The navicular bone is what we may term a complement of the os pedis. It exists, in fact, simply in order that the os coronae may have a sufficiently large articulatory surface to play upon. One wonders at first that Nature did not arrive at this by originally placing a larger bone below. Colonel Smith explains this by suggesting that this would in all probability have meant its fracture. In progression the hind part of the foot comes to the ground first, and upon the hinder portion of the articulation would fall the first effects of concussion, together with the greater part of the body-weight. A yielding joint was in this position necessary, and that formed by the navicular bone fills all requirements.
In this connection one next considers the part played by the front limbs during progression. As Zundel expresses it, they are columns of support rather than of impulsion, and, as the body-weight is thrown forward by the hind-limbs, it is the duty of the fore-limbs to receive it. The shock or concussion of the body-weight thus thrown forwards is first received by the muscles uniting the limb to the trunk, and a great part of it there minimized by their sling-like attachment. It is further absorbed by the shoulder-joint, and from there passed on to the almost vertical bony column represented by the radius and ulna, the knee, and the metacarpus. On reaching the first phalanx, a portion of the remaining force is passed on to the front of the phalanges and loses itself in front of the hoof, while the other portion is transmitted to the flexor tendons, finally to the perforans, and to the posterior parts of the foot. During progression, therefore, the navicular bone is constantly pushed downwards and backwards by the bony column, and is just as constantly pushed forwards and upwards by the resistance of the perforans tendon. This means, of course, that the navicular bone is more or less constantly subject to compression, and constant pressure, as we know full well, is a pretty sure factor in bringing about malnutrition of the parts, with atrophy or chronic inflammatory changes as an end result.

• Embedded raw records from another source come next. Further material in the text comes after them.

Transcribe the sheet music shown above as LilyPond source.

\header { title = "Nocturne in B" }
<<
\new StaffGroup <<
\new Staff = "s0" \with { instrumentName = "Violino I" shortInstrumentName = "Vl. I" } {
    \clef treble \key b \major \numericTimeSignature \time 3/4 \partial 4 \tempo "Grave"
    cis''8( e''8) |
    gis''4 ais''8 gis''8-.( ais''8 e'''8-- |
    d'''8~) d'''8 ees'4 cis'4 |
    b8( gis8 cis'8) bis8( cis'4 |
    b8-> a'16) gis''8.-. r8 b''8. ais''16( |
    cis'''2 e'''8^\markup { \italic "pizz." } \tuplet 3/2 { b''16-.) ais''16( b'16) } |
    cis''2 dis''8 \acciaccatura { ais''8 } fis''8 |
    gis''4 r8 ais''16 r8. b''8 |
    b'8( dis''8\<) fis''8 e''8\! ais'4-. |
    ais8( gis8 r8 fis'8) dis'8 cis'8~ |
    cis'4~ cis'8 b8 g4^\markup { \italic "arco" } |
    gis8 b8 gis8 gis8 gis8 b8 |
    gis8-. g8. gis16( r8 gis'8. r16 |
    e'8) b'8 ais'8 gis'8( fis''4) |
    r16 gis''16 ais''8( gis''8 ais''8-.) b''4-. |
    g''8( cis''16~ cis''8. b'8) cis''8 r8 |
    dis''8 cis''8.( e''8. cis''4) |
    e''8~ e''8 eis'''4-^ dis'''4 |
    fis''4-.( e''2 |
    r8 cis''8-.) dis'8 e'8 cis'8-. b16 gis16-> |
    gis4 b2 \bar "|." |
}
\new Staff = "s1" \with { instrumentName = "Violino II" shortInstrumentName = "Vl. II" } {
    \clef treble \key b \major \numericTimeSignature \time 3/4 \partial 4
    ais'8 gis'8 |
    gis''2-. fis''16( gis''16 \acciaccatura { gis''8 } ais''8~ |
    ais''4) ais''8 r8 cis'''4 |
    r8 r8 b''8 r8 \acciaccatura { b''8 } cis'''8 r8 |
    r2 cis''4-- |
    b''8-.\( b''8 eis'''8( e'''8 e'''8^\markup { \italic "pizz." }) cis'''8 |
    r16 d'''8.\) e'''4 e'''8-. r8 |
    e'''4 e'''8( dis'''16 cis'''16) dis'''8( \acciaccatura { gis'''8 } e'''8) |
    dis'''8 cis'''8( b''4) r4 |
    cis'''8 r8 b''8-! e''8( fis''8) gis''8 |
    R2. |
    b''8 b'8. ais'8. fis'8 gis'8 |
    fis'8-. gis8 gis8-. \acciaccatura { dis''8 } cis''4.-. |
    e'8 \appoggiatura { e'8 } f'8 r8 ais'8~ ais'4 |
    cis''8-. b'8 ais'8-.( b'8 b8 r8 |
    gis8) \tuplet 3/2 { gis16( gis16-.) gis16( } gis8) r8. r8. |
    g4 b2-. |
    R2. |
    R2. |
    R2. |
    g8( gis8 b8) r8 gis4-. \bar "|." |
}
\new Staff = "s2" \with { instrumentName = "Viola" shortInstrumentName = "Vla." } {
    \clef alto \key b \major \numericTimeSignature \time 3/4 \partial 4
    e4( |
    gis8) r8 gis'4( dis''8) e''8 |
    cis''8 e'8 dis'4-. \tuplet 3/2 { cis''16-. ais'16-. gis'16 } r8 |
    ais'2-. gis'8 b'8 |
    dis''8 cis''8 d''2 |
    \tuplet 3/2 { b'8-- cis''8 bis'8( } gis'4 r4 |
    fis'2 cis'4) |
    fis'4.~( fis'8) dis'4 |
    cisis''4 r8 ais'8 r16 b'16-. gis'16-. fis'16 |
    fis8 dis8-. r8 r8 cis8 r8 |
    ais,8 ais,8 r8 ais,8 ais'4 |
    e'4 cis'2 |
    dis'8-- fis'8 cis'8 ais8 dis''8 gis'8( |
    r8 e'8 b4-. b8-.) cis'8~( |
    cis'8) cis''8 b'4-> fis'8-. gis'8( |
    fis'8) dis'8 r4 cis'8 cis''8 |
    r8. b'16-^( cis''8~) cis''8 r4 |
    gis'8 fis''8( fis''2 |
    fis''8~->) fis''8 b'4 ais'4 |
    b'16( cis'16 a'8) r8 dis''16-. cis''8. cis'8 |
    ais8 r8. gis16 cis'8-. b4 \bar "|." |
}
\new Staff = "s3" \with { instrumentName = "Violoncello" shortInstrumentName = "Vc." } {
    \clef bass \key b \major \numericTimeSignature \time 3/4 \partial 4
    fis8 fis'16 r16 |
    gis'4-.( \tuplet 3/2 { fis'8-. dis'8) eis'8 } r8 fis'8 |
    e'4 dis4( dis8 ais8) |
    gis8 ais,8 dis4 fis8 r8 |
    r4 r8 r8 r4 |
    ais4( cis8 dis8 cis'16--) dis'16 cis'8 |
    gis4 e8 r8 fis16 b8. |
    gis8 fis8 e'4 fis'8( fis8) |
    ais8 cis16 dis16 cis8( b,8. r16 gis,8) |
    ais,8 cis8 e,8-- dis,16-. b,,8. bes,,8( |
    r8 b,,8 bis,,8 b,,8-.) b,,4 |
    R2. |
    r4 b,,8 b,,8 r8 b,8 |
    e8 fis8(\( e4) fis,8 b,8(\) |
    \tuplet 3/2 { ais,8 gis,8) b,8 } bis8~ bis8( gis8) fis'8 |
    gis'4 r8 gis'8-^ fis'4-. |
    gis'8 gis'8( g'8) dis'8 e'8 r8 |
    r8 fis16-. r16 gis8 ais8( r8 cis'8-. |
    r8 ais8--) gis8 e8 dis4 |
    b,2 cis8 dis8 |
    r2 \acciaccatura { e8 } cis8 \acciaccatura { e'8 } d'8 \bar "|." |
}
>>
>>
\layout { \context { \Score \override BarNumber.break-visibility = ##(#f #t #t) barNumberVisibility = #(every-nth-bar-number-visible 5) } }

Even with the limb at rest the pressure on both sides of the navicular bone is still constant. The only circumstances under which we can conceive of it being entirely absent, in fact, are when the tension on the tendon is relaxed, and the body-weight altogether removed by the animal adopting the recumbent position.
The compression theory as to the causation of navicular disease was, we believe, first originated by Colonel Smith. He, at any rate, has laid much stress on it in his writings. If we accept it, and we see every reason that we should, then we must, with the author, admit the possibility of navicular disease arising from long standing in one position.